Quote, exactly, the line holding "Table 6. Overview" and all lines after it to the end of the records below. Exclude pictures.

--- EXCERPTED RECORDS Enclosed Below ---

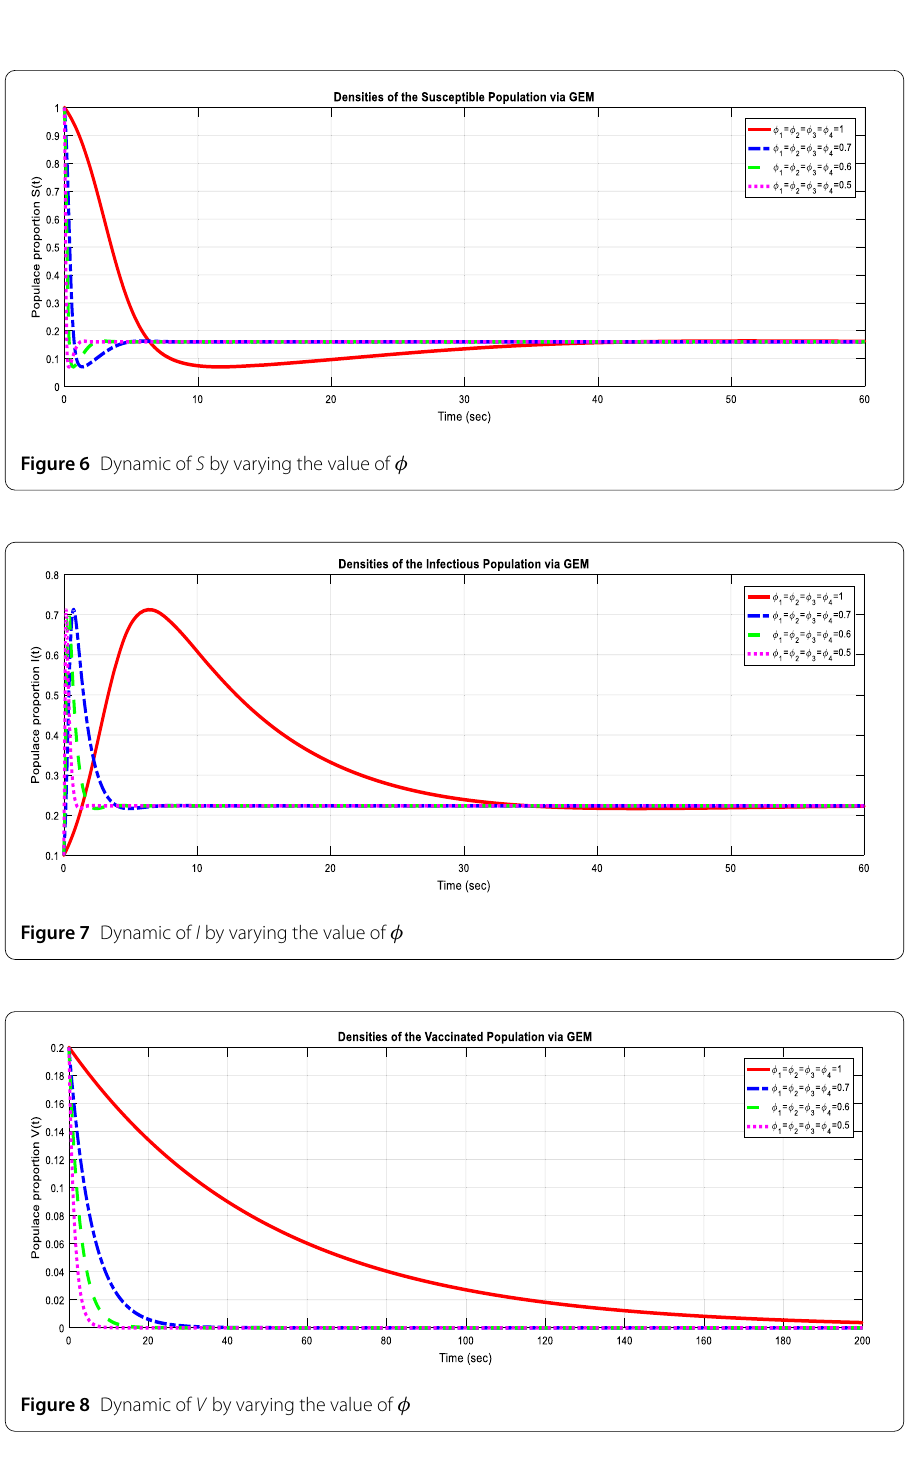
order is linked to the relaxation time, i.e., the time engaged to reach equilibrium. The chaotic comportment of the system when the total order of the system is less than four is delineated. A comparison among the four diverse values of non-integer order is shown in Figs. 2–33. For all cases, the ailment evolves to the disease-free and endemic equilibrium points. Figures 2–33 illustrate that the model gradually tends towards the steady state for different φ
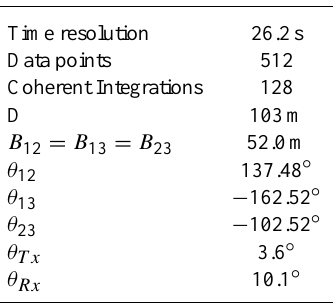
Table 1. Parameters for an experiment with the MU radar for com- parison of experimental wind component variance with theoreti- cally estimated variance. D is the transmitter antenna diameter, θ Tx and θ Rx are the transmitter and receiver antenna half-power beam- width and field-of-view, respectively. Figure 2 shows the experi- ment antenna and baseline arrangement.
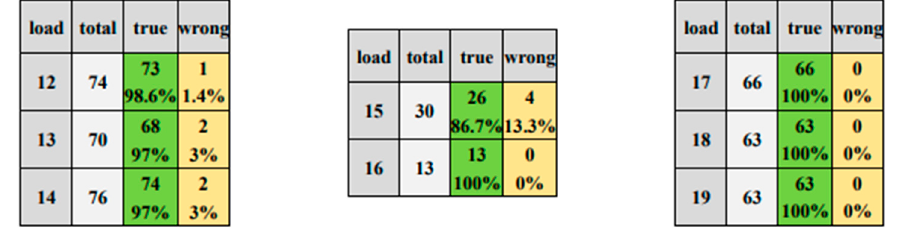
Table 4. Evaluation indexes of confusion matrix.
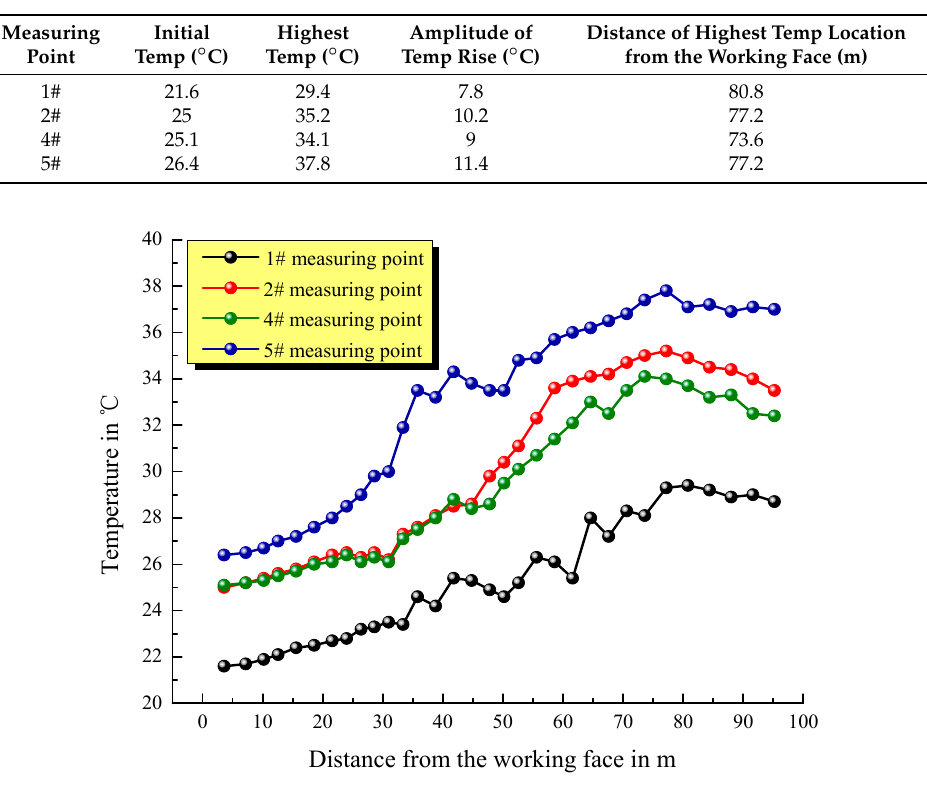
Table 6. Overview of the temperature distribution in the goaf.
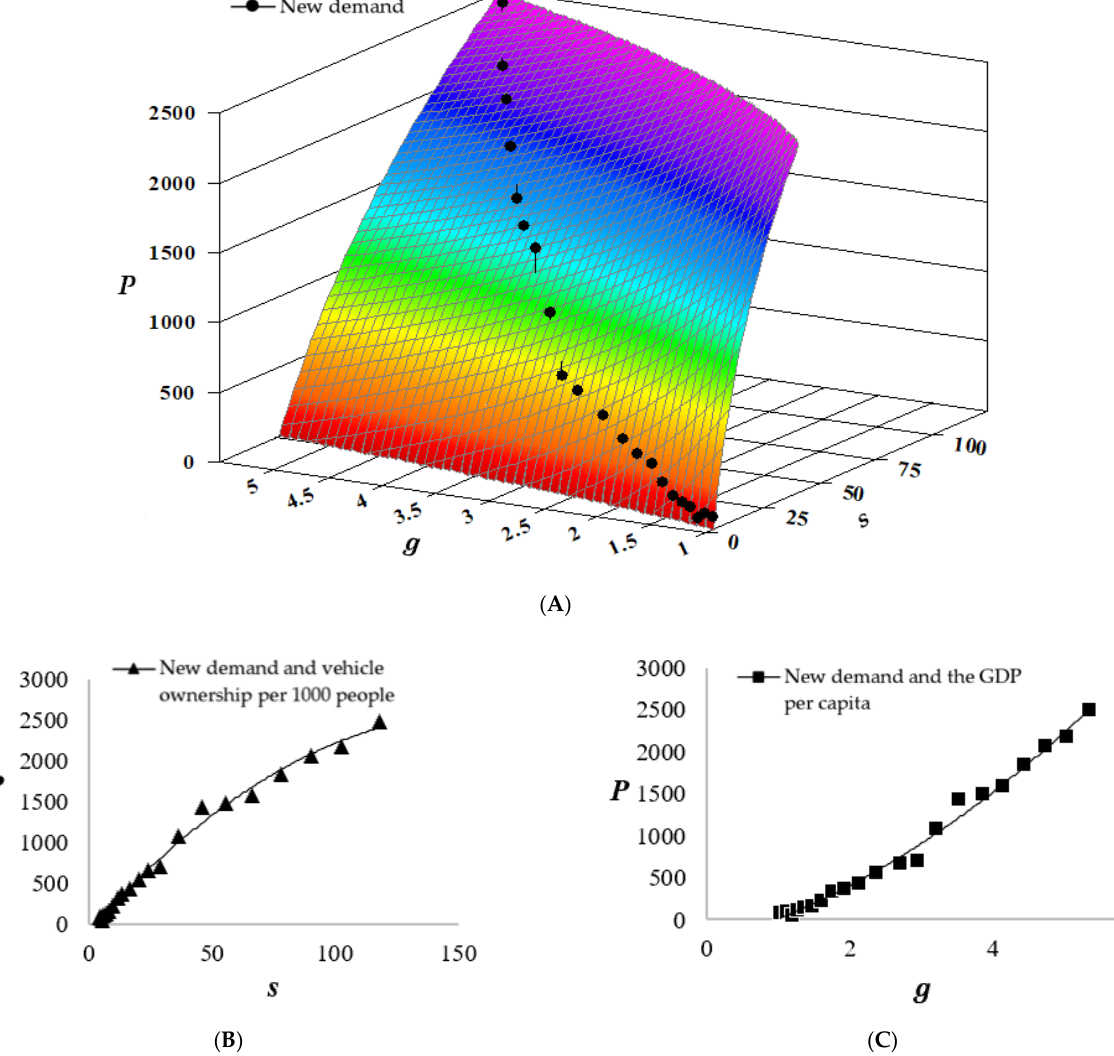
Figure 2. Estimation of the demand for new passenger vehicles ( A ). The relationship between P and s ( B ). The relationship between P and g ( C ). The unit of P (estimated demand for new passenger vehicles) is 10 4 vehicles; the unit of s (estimated passenger vehicle ownership per 1000 people) is vehicles/1000 people; and the unit of g (GDP per capita at constant prices) is 10 4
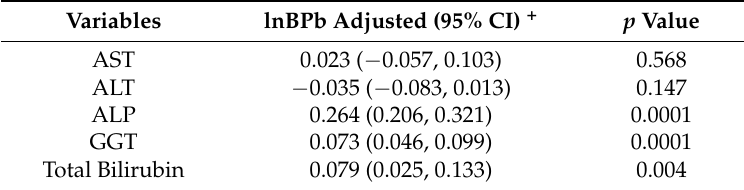
Table 5. Associations of BLL hepatobiliary-related markers of interest.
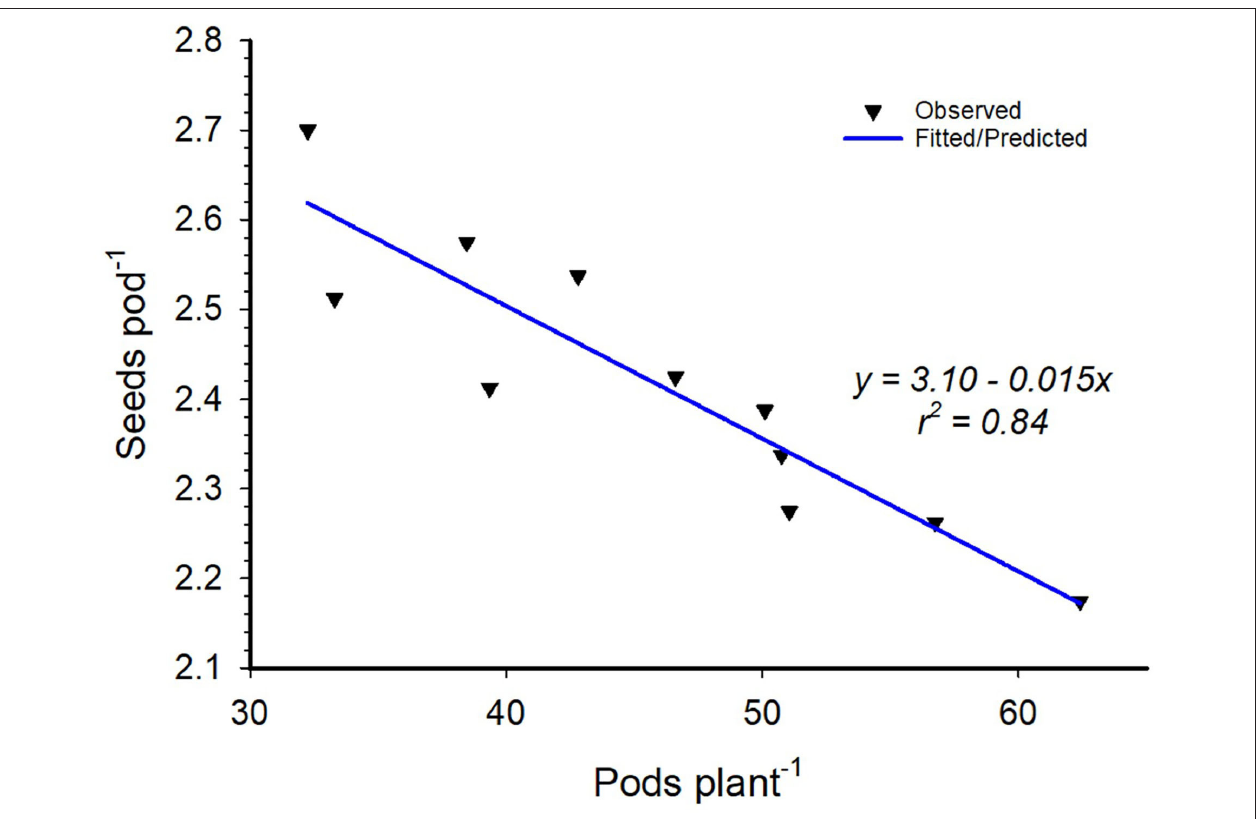
FIGURE 4 | Variety by inoculant interactions of pods per plant and seeds per pod at Ruace in the 2017 growing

--- End of Enclosed EXCERPTED RECORDS ---

**SOLUTION TO THIS EXERCISE**:
Table 6. Overview of the temperature distribution in the goaf.
Figure 2. Estimation of the demand for new passenger vehicles ( A ). The relationship between P and s ( B ). The relationship between P and g ( C ). The unit of P (estimated demand for new passenger vehicles) is 10 4 vehicles; the unit of s (estimated passenger vehicle ownership per 1000 people) is vehicles/1000 people; and the unit of g (GDP per capita at constant prices) is 10 4
Table 5. Associations of BLL hepatobiliary-related markers of interest.
FIGURE 4 | Variety by inoculant interactions of pods per plant and seeds per pod at Ruace in the 2017 growing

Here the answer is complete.